The following is a guest post from Lee Nilsson, a National Digital Stewardship Resident working with the Repository Development Center at The Library of Congress.
The 2014 National Agenda for Digital Stewardship makes a clear-cut case for the development of File Format Action Plans to combat format obsolescence issues. “Now that stewardship organizations are amassing large collections of digital materials,” the report says, “it is important to shift from more abstract considerations about file format obsolescence to develop actionable strategies for monitoring and mining information about the heterogeneous digital files the organizations are managing.” The report goes on to detail the need for organizations to better “itemize and assess” the content they manage.
Just what exactly is a File Format Action Plan? What does it look like? What does it do? As the new National Digital Stewardship Resident I undertook an informal survey of a selection of divisions at the library.
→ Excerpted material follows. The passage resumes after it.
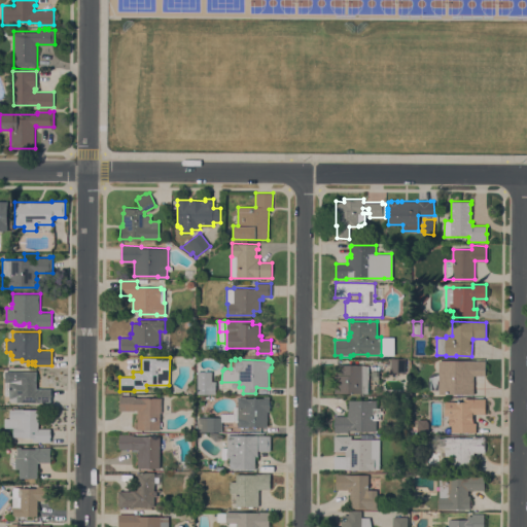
[(405,372),(390,372),(390,359),(406,359),(405,372)]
Opinions varied as to what should constitute a file format action plan, but the common theme was the idea of “a pathway.” As one curator put it, “We just got in X. When you have X, here’s the steps you need to take. Here are the tools currently available. Here is the person you need to go to.”
For the dedicated digital curator, there are many different repositories of information about the technical details of digital formats. The Library of Congress’ excellent Sustainability of Digital Formats page goes into exhaustive detail about dozens of different file format types. The National Archives of the UK’s now ubiquitous PRONOM technical registry is an indispensable resource. That said; specific file format action plans are not very common.
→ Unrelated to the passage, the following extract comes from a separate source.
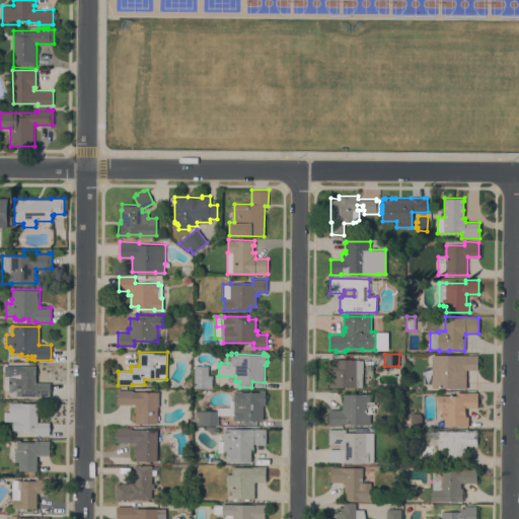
[(432,355),(477,355),(477,369),(466,369),(466,388),(432,387),(432,355)]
Probably the best example of File Format Action Plans in practice is provided by the Florida Digital Archive. The FDA attempted to create a plan for each type of file format they preserve digitally. The result is a list of twenty-one digital formats, ranked by “confidence” as high, medium, or low for their long term storage prospects. Attached to each is a short Action Plan giving basic information about what to do with the file at ingest, its significant properties, a long term preservation strategy, and timetables for short-term actions and review. Below that is a more technically detailed “background report” explaining the rational behind each decision. Some of the action plans are incomplete, recommending migration to a yet unspecified format at some point in the future. The plans have not been updated in some time, with many stating that they are “currently under discussion and subject to change.”
A related project was undertaken by the University of Michigan’s institutional repository, which organizes file formats into three specific targeted support levels.
Clicking on “best practices” for a format type (such as the above for audio formats) will take you to a page detailing more specific preservation actions and recommendations. This design is elegant and simple to understand, yet it is lacking in much detailed information about the formats themselves.
An even more broad approach was done by the National Library of Australia. The NLA encourages its collection curators to make, “explicit statements about which collection materials, and which copies of collection materials, need to remain accessible for an extended period, and which ones can be discarded when no longer in use or when access to them becomes troublesome.” They call these outlines “Preservation Intent Statements.” Each statement outlines the goals and issues unique to each library division. This Preservation Intent Statement for NLA’s newspaper digitization project, goes into the details of what they intend to save, in what format, and what preservation issues to expect. This very top-down approach does not go into great detail about file formats themselves, but it may be useful in clarifying just what the mission of a curatorial division is, as well as providing some basic guidance.
There have been notable critics of the process of the idea of file format action plans based on risk assessment. Johan van der Knijff on the Open Planets Foundation blog compared the process of assessing file format risks to “Searching for Bigfoot,” in that these activities always rest on a theoretical framework, and that scarce resources could be better spent solving problems that do not require any soothsaying or educated guesswork. Tim Gollins of the National Archives of the UK argues that while it might be true that digital obsolescence issues are real in some cases, resources may better be spent addressing the more basic needs of capture and storage.
While taking those critiques seriously, it may be wise to take a longer view. It is valuable to develop a way to think about and frame these issues going forward. Sometimes getting something on paper is a necessary first step, even if it is destined to be revised again and again. Based on my discussions with curators at the Library of Congress, a format action plan could be more than just an “analysis of risk.” It could contain actionable information about software and formats which could be a major resource for the busy data manager. In a sprawling and complex organization like the Library of Congress, getting everyone on the same page is often impossible, but maybe we can get everyone on the same chapter with regards to digital formats.
Over the next six months I’ll be taking a look at some of these issues for the Office of Strategic Initiatives at the Library. As a relative novice to the world of library issues, I have been welcomed by the friendly and accommodating professionals here at the library. I hope to get to know more of the fascinating people working in the digital preservation community as the project progresses.